Время, проведенное нами у г-на Дюфора, оказалось достаточным для того, чтобы мятежники возвели множество баррикад на дороге, по которой мы шли; они наводили на них последние штрихи, когда мы проходили обратно. Эти баррикады строились с умом небольшой группой людей, трудившихся весьма усердно: не как виновные, спешащие из страха быть пойманными на месте преступления, а как хорошие работники, желающие сделать свою работу качественно и быстро. Публика наблюдала за ними спокойно, не выражая неодобрения и не предлагая помощи. Я не обнаружил никаких признаков того рода всеобщего кипения, свидетелем которого был в 1830 году и которое заставило меня тогда сравнить весь город с огромным кипящим котлом.

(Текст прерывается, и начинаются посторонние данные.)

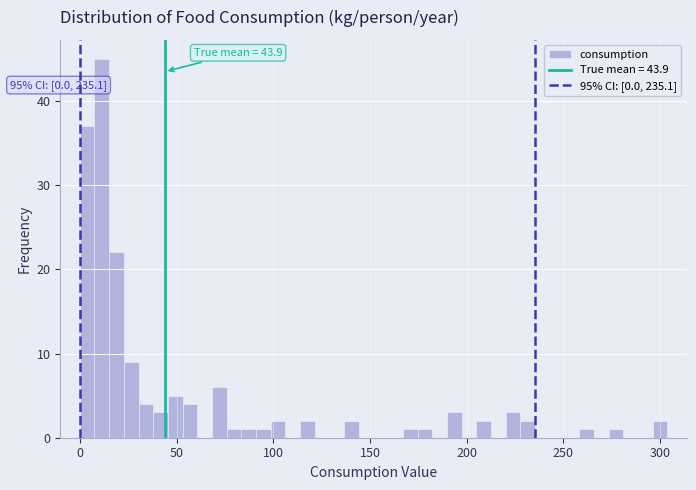

Around what value on the x-axis is the tallest bar? Give the approximate position of its centre, as read against the axis.

10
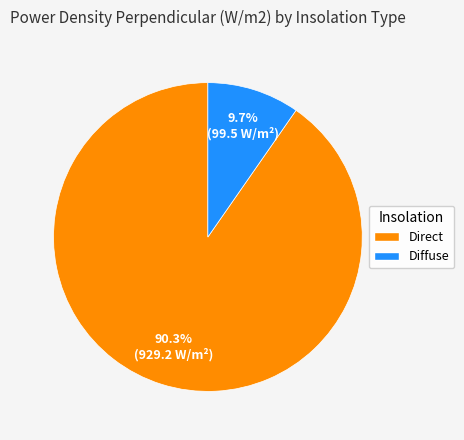

Which slice represents more than half of the pie?

90.3% (929.2 W/m²)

На сей раз публика не свергала правительство — она позволяла ему рухнуть.
На бульваре мы встретили колонну пехоты, отступавшую к Мадлен. Никто не обратился к ней ни единым словом, и все же ее отступление напоминало бегство. Ряды были разомкнуты, солдаты маршировали в беспорядке, с поникшими головами и с удрученным и испуганным видом. Стоило кому-то из них хотя бы на мгновение отделиться от основного состава, как его тут же окружали, хватали, обнимали, разоружали и отправляли назад: все это происходило в одно мгновение.
Пересекая площадь Гавра, я впервые встретил батальон той Национальной гвардии, которой должен был наводниться Париж. Эти люди маршировали с удивленным выражением лиц и неуверенной поступью, окруженные уличными мальчишками, кричавшими: «Да здравствует реформа!», на что те отвечали тем же возгласом, но приглушенным и несколько сдержанным голосом. Этот батальон принадлежал к моему кварталу, и большинство входивших в него знали меня в лицо, хотя я почти никого из них не знал. Они окружили меня и жадно набросились с расспросами о новостях; я сказал им, что мы добились всего, чего хотели, что министерство сменилось, что все злоупотребления, на которые жаловались, будут реформированы и что единственная опасность, которой мы теперь подвергаемся, состоит в том, чтобы люди не зашли слишком далеко, и именно их дело — предотвратить это. Я быстро понял, что этот взгляд им не по душе.